Question

How many electrons should be removed from an initially uncharged spherical conductor of radius 0.200 m to produce a potential of 5.50 kv at the surface?

Answer 1

To calculate the number of electrons from spherical conductor first we use the formula,

$V= k\frac{q}{r}$

Here, k is a constant with a value of $8.99 \times 10^9 N.m^{2} /C^2$ , q is the charge and r is the radius and its value of 0.200 m.

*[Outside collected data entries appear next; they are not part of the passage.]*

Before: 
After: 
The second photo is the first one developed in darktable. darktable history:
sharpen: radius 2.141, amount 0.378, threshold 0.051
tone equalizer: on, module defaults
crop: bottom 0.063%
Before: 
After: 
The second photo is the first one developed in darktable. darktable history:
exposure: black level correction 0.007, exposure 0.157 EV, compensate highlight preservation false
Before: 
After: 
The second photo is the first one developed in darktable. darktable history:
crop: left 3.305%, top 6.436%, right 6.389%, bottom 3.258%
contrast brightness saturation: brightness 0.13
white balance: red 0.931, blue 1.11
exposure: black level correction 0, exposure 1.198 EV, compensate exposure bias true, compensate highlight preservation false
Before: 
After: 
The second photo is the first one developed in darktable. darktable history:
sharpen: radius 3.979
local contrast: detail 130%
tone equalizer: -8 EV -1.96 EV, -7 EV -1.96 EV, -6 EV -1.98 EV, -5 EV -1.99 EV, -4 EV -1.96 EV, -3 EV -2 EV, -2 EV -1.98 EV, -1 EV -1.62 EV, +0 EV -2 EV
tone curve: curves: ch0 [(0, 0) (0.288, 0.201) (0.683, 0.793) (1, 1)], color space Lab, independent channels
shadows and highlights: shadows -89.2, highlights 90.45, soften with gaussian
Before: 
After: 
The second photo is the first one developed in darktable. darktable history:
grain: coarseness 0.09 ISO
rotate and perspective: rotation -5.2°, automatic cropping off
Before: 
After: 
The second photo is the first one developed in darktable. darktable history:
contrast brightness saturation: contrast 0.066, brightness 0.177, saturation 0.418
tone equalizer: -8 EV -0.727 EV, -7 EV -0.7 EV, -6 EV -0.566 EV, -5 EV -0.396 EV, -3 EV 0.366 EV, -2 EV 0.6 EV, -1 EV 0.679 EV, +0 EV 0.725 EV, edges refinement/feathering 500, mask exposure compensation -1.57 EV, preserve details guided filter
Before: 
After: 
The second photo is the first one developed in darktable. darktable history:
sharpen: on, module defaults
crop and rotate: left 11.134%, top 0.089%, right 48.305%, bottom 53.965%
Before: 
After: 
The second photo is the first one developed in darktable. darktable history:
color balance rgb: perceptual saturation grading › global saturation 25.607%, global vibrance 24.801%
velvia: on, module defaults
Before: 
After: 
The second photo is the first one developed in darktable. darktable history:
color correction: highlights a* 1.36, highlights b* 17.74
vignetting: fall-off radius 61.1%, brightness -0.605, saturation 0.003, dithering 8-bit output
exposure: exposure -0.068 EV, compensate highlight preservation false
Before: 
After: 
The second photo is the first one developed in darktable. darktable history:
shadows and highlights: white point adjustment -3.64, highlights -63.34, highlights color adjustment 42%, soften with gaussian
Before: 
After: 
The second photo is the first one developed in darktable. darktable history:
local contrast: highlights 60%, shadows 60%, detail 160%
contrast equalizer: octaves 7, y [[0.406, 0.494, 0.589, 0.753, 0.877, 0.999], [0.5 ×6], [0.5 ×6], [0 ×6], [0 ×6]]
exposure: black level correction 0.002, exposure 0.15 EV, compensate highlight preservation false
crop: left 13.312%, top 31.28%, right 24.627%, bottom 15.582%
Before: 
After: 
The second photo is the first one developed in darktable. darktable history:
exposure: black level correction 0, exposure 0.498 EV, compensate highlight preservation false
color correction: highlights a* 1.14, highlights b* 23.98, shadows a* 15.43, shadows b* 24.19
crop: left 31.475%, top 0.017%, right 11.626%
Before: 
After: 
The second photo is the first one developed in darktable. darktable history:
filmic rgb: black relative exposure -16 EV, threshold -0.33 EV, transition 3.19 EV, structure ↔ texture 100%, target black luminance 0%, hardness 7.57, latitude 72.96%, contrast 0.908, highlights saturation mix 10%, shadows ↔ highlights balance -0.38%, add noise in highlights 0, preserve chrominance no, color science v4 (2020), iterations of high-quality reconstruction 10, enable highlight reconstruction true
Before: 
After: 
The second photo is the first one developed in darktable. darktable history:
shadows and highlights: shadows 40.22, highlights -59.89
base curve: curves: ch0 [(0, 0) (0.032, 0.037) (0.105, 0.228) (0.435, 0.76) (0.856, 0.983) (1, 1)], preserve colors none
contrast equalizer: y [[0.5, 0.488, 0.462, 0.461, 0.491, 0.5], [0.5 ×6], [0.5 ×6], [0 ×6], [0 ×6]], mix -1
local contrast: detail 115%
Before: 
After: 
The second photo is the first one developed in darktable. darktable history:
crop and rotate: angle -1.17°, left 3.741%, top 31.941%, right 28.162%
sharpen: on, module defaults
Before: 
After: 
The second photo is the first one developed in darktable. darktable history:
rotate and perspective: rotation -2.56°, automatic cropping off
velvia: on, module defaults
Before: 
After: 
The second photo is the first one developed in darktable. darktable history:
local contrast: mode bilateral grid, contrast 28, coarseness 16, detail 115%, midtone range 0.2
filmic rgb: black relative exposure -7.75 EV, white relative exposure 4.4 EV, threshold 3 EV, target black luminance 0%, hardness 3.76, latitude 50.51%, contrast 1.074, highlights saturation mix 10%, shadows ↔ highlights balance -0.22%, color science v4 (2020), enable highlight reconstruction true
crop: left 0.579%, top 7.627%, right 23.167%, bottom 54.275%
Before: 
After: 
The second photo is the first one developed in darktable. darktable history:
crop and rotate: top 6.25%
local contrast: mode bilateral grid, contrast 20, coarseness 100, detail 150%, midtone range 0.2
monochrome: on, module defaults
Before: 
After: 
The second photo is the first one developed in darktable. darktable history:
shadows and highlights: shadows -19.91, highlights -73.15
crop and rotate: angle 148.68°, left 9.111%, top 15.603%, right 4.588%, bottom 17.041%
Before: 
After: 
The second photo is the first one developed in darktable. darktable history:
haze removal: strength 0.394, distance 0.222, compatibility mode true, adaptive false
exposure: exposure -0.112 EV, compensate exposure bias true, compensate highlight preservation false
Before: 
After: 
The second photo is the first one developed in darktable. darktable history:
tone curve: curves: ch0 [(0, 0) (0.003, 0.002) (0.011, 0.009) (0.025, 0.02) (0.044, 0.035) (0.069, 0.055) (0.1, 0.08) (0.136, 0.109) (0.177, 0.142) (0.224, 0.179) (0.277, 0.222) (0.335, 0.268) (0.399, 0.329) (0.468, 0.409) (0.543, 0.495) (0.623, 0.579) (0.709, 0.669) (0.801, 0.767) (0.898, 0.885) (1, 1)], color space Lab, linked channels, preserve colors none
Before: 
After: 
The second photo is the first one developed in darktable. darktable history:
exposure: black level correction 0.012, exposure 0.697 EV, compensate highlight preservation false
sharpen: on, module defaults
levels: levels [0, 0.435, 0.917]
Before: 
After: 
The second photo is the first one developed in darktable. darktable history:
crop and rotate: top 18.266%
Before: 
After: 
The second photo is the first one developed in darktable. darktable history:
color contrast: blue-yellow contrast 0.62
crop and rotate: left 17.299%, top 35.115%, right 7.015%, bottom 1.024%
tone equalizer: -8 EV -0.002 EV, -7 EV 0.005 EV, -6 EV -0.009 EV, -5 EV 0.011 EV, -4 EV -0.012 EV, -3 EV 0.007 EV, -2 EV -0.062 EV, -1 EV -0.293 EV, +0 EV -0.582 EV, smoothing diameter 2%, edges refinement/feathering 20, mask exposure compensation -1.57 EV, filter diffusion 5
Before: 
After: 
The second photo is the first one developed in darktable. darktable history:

Substituting these value in above formula, we get  

$5.50 kV =\frac{8.99 \times 10^9 N.m^{2} /C^2\times q}{0.200 m}$

or                $q= \frac{5.50\times10^3 V\times0.200 m}{8.99 \times 10^9 N.m^{2} /C^2}$

$q=1.2\times 10^{-7} C$

Now number of electron,

$N= \frac{1.2\times 10^{-7} C}{1.6\times 10^{-19}C/e }$

$N=7.5\times 10^{11} electrons$

Hence, the number of electrons to be removed from conductor would be $7.5\times 10^{11} electrons$

                     

Answer 2

Solution:

Potential is defined as

V = kq/r  

=> q= Vr/k  

= 5500 * 0.2 / 9 x 10^9 C  

= (110/9) x 10^-7  

If n = no. of electrons to be removed

So,  

n x 1.6 x 10^-19  

Therefore,

n=v/q

=> n = (110/14.4) x 10^12 electrons  

= 7.6382 x 10^12 electrons.  

This will leave an equal amount of positive charge in protons and produce the give potential on the surface of the sphere.